WHAT IS BEING ASKED -
Extend the blog post on PyMutex in free-threaded Python, picking up right after its final sentence.

TEXT SECTION -
Free Threading internals: PyMutex — Victor Stinner blog 3

I'm writing an article series on Free Threading internals to learn more about Free Threading, explain how it works, and explain how it solved the "remove the GIL" issue where previous attempts failed.

PEP 703 replaces the unique Global Interpreter Lock (GIL) with one lock per Python object. Since a lock is added to every object, it's important that locks have small memory footprint and are efficient. PEP 703 adds a new PyMutex for this purpose.

Painting: Sunflowers - Vincent van Gogh (1888).

Gilectomy locks

The Gilectomy project only added py_recursivelock_t lock to PyDictObject, PyListObject and PySetObject structures (dict, list and set types).

On x86-64 Linux, py_recursivelock_t size is 72 bytes. On Python 3.13, an empty list size is 56 bytes, and an empty dictionary size is 64 bytes. So adding 72 bytes for the lock is quite significant! On Linux, PY_NATIVELOCK_T (4 bytes) is based on futex.

PyMutex

In August 2023, Sam Gross opened the issue Add lightweight locking C API.

PyMutex is a one byte lock with fast, inlineable lock and unlock functions for the common uncontended case. The design is based on WebKit's WTF::Lock (WTF stands for Web Template Framework):

Locking in WebKit (May 2016) by Filip Pizlo
WebKit WTF/wtf/Lock.h source code

PyMutex is built using the _PyParkingLot APIs, which provides a cross-platform futex-like API (based on WebKit's WTF::ParkingLot). This internal API will be used for building other synchronization primitives used to implement PEP 703, such as one-time initialization and events.

DATASET RECORDS -
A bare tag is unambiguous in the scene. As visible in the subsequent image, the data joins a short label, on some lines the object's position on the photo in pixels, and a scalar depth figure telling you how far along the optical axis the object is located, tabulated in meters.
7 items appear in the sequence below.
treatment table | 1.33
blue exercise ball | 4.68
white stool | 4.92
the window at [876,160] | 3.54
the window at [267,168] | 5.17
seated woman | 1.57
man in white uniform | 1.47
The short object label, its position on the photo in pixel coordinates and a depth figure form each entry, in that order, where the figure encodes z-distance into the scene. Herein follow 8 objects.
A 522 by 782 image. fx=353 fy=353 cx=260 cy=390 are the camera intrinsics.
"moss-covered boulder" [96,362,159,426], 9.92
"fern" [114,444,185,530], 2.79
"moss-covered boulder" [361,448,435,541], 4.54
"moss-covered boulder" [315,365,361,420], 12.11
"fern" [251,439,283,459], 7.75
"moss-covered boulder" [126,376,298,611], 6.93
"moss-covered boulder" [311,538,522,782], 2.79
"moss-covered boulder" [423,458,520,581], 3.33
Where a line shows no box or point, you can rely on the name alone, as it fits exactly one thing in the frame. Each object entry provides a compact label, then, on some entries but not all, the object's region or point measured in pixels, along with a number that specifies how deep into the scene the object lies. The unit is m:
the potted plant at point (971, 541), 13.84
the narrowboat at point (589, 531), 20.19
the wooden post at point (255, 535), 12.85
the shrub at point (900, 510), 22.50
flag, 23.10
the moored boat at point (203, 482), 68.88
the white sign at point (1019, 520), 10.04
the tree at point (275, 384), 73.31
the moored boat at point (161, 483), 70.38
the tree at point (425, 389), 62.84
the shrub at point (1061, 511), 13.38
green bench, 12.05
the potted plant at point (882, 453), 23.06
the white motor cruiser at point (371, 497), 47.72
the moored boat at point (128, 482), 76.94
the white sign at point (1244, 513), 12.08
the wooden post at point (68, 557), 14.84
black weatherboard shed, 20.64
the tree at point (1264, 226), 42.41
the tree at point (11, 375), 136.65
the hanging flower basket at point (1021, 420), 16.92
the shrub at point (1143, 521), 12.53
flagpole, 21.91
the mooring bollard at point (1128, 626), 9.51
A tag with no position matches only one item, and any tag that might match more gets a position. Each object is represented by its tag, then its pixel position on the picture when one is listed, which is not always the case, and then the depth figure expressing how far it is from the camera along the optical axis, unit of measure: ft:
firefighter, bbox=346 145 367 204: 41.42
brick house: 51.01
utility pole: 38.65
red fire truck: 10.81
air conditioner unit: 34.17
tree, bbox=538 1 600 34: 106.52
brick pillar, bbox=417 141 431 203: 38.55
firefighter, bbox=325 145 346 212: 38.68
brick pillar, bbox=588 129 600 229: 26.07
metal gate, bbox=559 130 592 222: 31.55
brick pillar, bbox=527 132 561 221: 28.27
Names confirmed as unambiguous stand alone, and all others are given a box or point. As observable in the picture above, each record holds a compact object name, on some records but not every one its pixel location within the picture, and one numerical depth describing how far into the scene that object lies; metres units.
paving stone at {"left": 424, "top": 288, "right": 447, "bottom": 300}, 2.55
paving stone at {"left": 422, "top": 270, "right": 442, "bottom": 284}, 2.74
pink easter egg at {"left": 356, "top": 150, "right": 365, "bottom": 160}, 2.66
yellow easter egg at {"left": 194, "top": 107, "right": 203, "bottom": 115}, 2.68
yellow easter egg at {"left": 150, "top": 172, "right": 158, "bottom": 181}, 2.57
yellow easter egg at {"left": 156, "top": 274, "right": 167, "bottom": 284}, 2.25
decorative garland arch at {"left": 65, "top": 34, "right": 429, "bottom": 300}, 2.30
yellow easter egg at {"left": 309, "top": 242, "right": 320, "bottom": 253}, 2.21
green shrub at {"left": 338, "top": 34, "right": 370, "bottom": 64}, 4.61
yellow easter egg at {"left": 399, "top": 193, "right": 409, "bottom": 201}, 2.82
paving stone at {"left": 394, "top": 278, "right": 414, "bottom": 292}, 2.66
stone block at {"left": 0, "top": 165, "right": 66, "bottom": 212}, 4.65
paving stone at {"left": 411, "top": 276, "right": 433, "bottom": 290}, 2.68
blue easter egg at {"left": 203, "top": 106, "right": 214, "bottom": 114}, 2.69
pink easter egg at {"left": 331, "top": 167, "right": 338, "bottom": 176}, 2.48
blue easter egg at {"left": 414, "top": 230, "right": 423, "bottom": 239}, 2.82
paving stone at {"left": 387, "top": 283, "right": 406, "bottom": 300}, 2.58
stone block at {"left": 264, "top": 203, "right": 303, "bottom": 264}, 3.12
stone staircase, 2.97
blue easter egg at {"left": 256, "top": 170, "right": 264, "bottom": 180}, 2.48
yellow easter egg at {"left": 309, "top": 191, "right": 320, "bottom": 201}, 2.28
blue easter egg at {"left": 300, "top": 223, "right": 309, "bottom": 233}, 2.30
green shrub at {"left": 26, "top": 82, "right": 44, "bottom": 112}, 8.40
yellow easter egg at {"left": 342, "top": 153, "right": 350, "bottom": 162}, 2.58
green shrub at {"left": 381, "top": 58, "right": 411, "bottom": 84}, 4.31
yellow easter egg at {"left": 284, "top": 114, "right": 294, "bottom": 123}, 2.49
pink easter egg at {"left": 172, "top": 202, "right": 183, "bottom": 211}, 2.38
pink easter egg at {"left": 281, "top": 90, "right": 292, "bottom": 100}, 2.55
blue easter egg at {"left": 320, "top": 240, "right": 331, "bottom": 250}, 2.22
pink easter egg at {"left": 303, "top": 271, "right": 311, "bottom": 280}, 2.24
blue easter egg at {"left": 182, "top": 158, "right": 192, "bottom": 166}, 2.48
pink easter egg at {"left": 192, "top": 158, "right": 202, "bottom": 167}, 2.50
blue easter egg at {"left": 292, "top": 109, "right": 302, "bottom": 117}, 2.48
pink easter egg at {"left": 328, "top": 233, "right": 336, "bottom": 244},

RESPONSE -
Pull request overview:

PyMutex: A 1-byte lock that doesn't require memory allocation to initialize and is generally faster than the existing PyThread_type_lock. The API is internal only for now.
_PyParking_Lot: A futex-like API based on the API of the same name in WebKit. Used to implement PyMutex.
_PyRawMutex: A word sized lock used to implement _PyParking_Lot.
PyEvent: A one time event. This was used a bunch in the "nogil" fork and is useful for testing the PyMutex implementation, so I've included it as part of the PR.
pycore_llist.h: Defines common operations on doubly-linked list. Not strictly necessary (could do the list operations manually), but they come up frequently in the "nogil" fork. (Similar to FreeBSD sys/queue.h).

See the final commit: Add PyMutex and _PyParkingLot APIs.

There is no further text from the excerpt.